### Exercise instructions
Repeat the span of the entries below that starts at the line with "Picture 1: EM" and ends at the line with "Picture 2: xz+32, xz+64, xz+96;", nothing more. Skip the pictures.

### Information
====================

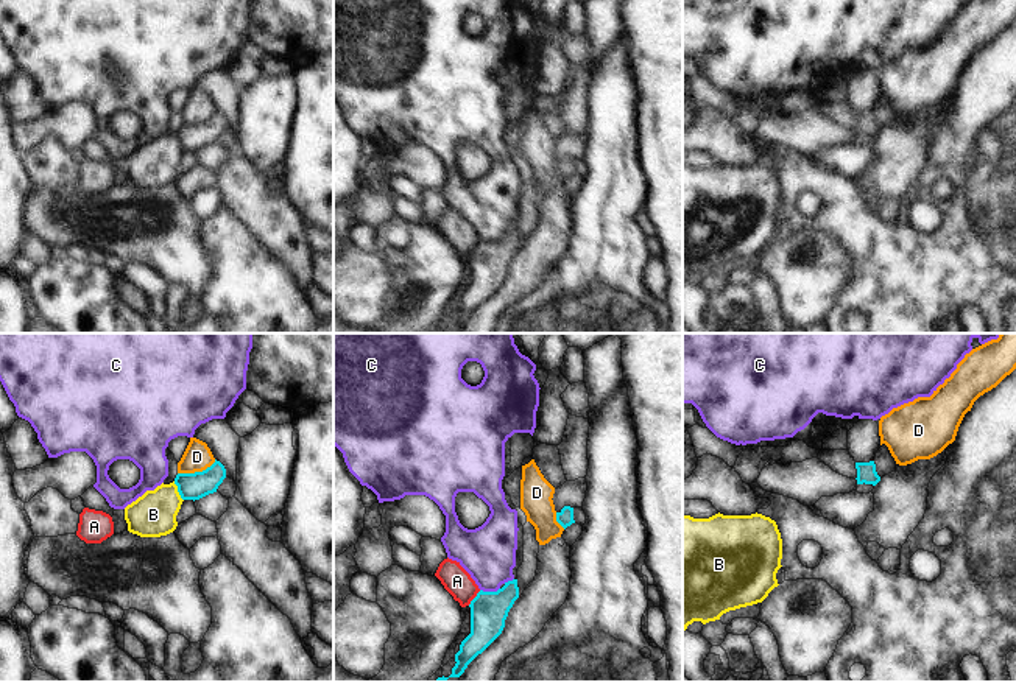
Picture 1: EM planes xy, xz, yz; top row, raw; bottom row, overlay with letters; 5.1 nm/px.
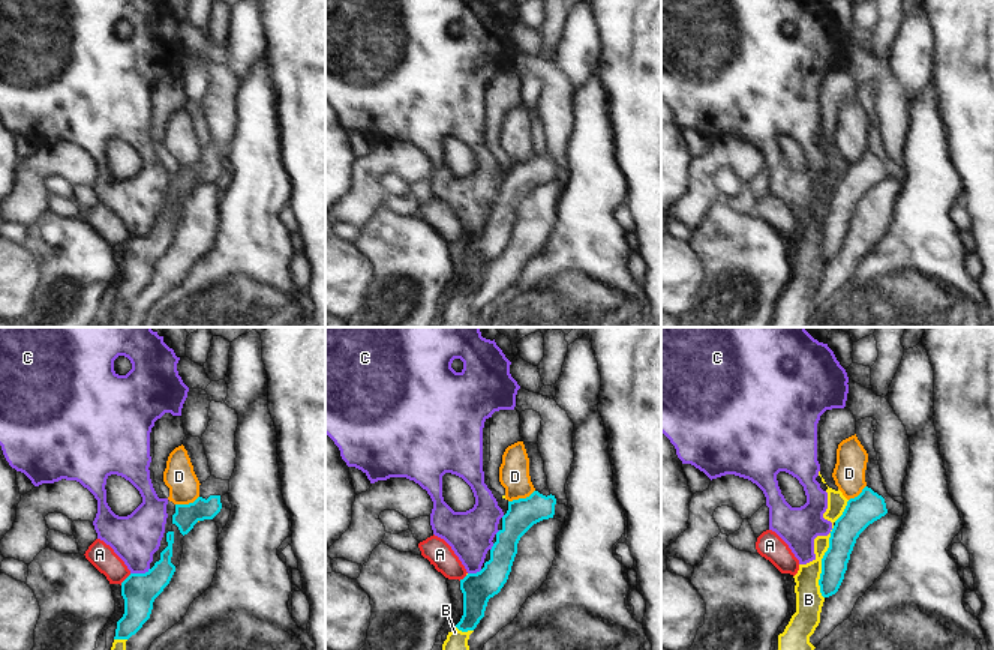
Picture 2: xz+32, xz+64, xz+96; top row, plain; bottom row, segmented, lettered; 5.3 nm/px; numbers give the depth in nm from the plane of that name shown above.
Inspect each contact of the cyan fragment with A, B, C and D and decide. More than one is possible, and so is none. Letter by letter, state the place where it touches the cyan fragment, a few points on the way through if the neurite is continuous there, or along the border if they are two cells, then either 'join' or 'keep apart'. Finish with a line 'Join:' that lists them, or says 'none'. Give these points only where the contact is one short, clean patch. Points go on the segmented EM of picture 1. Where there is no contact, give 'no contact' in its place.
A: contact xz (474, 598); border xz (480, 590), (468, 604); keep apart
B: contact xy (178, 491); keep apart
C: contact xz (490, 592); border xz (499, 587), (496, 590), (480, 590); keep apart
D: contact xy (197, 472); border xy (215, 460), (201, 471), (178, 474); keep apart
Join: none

====================

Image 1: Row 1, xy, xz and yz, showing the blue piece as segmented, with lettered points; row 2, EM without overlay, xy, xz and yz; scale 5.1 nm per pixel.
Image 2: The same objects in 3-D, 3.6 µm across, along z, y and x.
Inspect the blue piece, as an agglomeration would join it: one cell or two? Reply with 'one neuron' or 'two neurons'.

====================

### Solution to this problem
Picture 1: EM planes xy, xz, yz; top row, raw; bottom row, overlay with letters; 5.1 nm/px.
Picture 2: xz+32, xz+64, xz+96; top row, plain; bottom row, segmented, lettered; 5.3 nm/px; numbers give the depth in nm from the plane of that name shown above.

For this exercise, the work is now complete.